Après deux années d’interruption pour faute de financement, les travaux de construction du site de Magopi à l’Institut supérieur des techniques médicales de Kisangani (ISTM/Kisangani) ont officiellement repris mardi dernier. La décision a été prise lors du dernier conseil de l’institut, avec pour objectif d’offrir aux étudiants un cadre d’apprentissage plus adéquat.
Sur le chantier, les membres du comité de gestion, les étudiants et le personnel scientifique ont exprimé leur satisfaction face à cette relance attendue depuis longtemps.
Améliorer les conditions d’apprentissage
Le coup d’envoi de la reprise des travaux a été donné sur le site même de Magopi. Pour le directeur général de l’établissement, le professeur Batina Agassa, cette relance marque une étape importante pour améliorer la qualité de l’enseignement.
« Que nous pourrons rapidement terminer les auditoires pour que les étudiants bénéficient de meilleures conditions d’étude. C’est très important pour consolider le système LMD, car nous visons l’excellence », a-t-il déclaré.
Selon la direction, la construction de nouveaux auditoires permettra de répondre au manque d’infrastructures et d’offrir un environnement d’étude plus adapté aux exigences de l’enseignement supérieur.

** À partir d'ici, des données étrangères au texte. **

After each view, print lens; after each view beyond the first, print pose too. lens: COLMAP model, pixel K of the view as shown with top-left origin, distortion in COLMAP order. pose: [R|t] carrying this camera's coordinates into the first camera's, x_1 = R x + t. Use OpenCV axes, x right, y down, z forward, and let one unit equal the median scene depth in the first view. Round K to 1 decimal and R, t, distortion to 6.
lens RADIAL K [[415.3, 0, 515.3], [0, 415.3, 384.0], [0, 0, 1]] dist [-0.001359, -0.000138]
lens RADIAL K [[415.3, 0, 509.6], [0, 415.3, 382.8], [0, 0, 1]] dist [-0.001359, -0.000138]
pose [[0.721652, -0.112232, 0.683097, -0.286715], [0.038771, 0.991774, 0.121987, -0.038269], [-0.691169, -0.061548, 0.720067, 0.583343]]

Soulagement chez les étudiants et les enseignants
La reprise des travaux est accueillie avec enthousiasme par les étudiants, qui espèrent tourner la page des difficultés liées à l’insuffisance des infrastructures.

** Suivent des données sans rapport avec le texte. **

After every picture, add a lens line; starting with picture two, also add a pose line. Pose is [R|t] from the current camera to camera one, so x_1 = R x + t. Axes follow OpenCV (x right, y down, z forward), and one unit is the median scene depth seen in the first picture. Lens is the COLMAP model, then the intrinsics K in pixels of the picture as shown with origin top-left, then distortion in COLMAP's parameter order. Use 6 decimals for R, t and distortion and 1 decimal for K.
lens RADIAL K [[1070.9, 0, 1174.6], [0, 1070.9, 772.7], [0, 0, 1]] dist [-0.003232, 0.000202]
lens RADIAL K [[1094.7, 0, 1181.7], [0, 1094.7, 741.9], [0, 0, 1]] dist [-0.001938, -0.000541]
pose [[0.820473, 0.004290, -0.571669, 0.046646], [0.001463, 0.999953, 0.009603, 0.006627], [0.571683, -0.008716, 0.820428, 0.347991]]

« Parfois, d’autres étudiants de la ville se moquaient de nous parce que les travaux étaient à l’arrêt. Aujourd’hui, voir le chantier reprendre est une fierté », confie l’un d’eux.
Du côté du personnel scientifique, l’espoir est également de voir ces nouvelles infrastructures contribuer à améliorer les performances académiques.

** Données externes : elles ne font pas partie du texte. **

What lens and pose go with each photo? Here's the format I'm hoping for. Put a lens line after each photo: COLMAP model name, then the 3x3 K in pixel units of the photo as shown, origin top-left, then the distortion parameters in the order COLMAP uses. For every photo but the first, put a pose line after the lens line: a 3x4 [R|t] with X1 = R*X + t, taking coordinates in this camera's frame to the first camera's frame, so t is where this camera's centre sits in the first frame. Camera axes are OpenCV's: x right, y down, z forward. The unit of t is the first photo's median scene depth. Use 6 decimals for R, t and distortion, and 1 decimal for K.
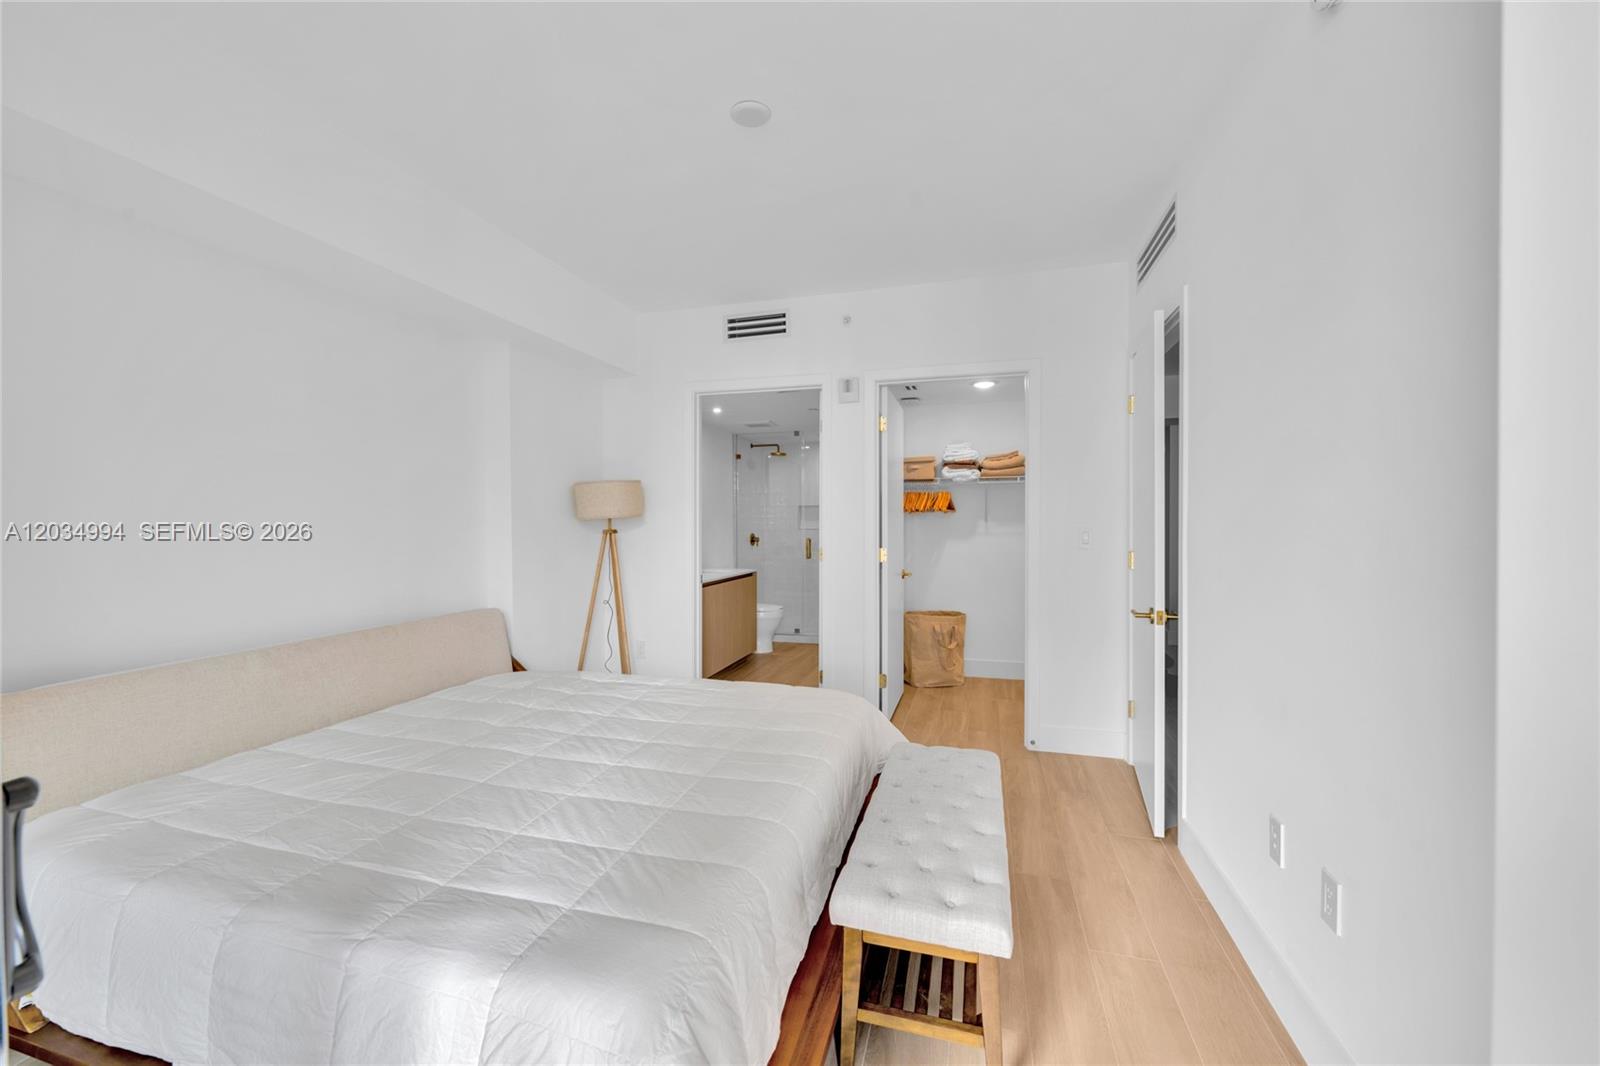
lens RADIAL K [[637.7, 0, 800.0], [0, 637.7, 533.0], [0, 0, 1]] dist [0.000273, -0.000134]
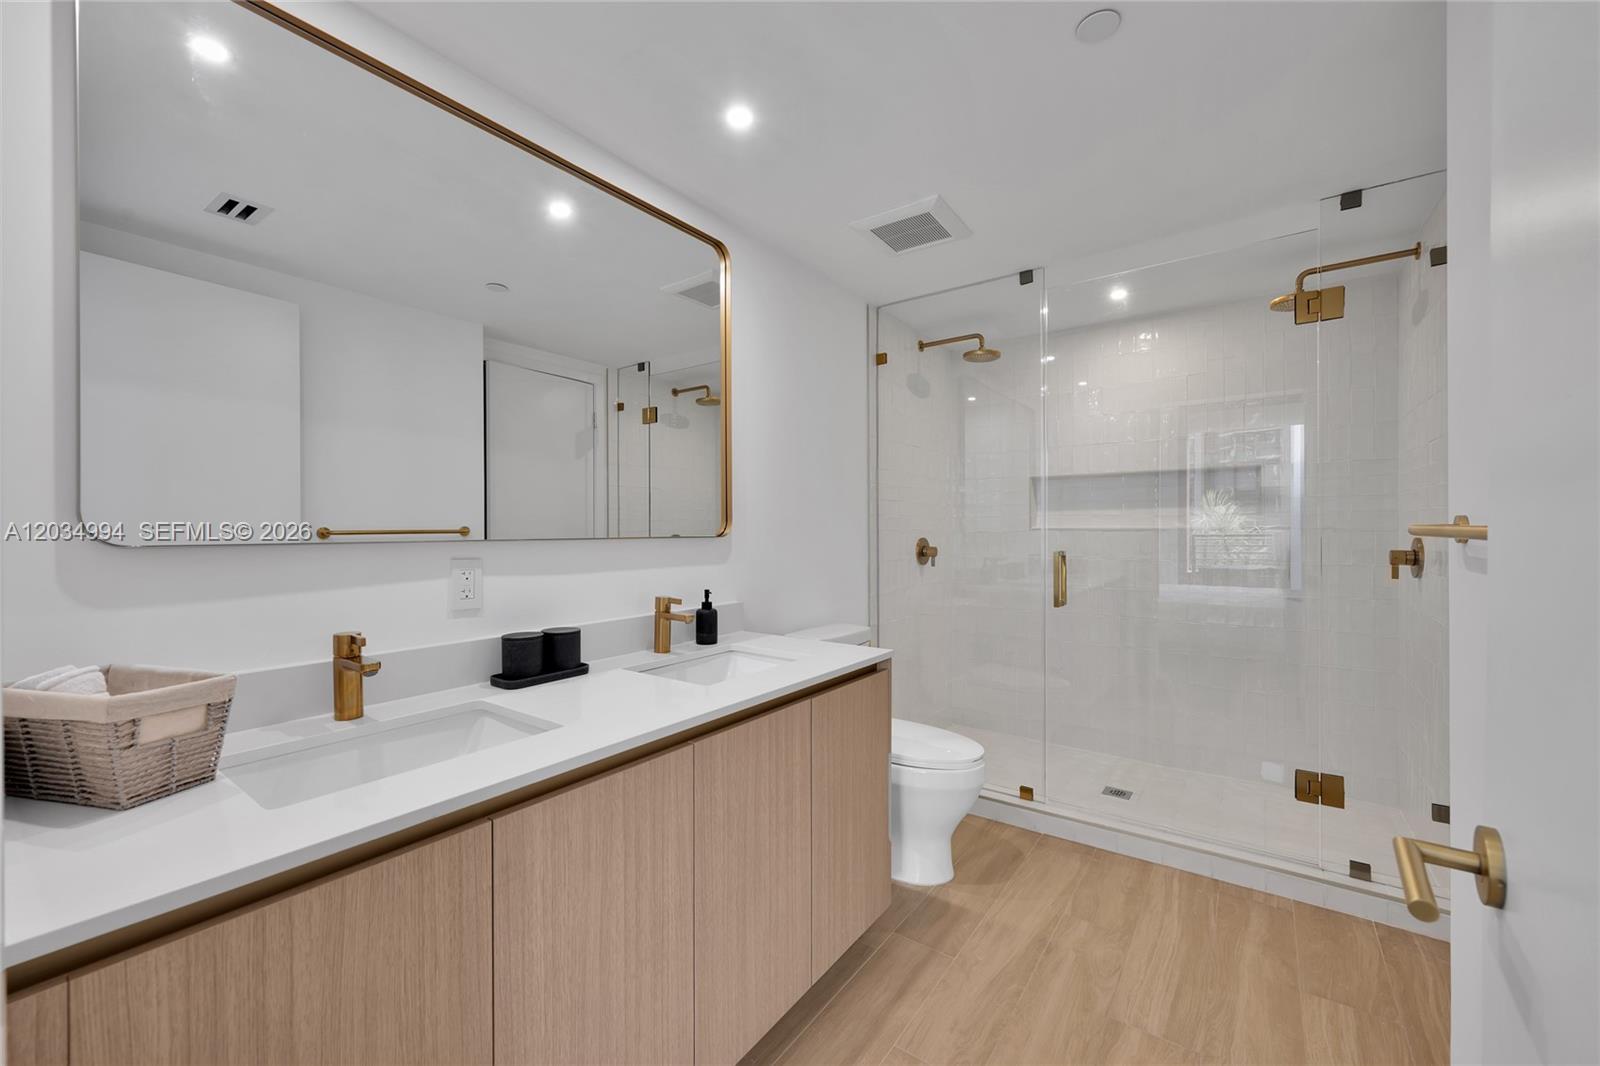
lens RADIAL K [[637.7, 0, 800.0], [0, 637.7, 533.0], [0, 0, 1]] dist [0.000273, -0.000134]
pose [[0.942060, -0.004311, -0.335418, -0.005169], [0.001720, 0.999966, -0.008021, 0.000473], [0.335441, 0.006979, 0.942035, 0.572741]]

« Cela permettra de disposer de plus d’espaces pour regrouper les étudiants dans de meilleures conditions et aider les enseignants à améliorer la qualité de leurs cours », souligne un membre du corps enseignant.
L’entreprise chargée des travaux promet une livraison du chantier dans un délai de quatre mois, sous réserve de la disponibilité des financements nécessaires. En attendant, la direction de l’ISTM lance un appel à la mobilisation et à la solidarité pour mener à terme ce projet attendu par toute la communauté universitaire.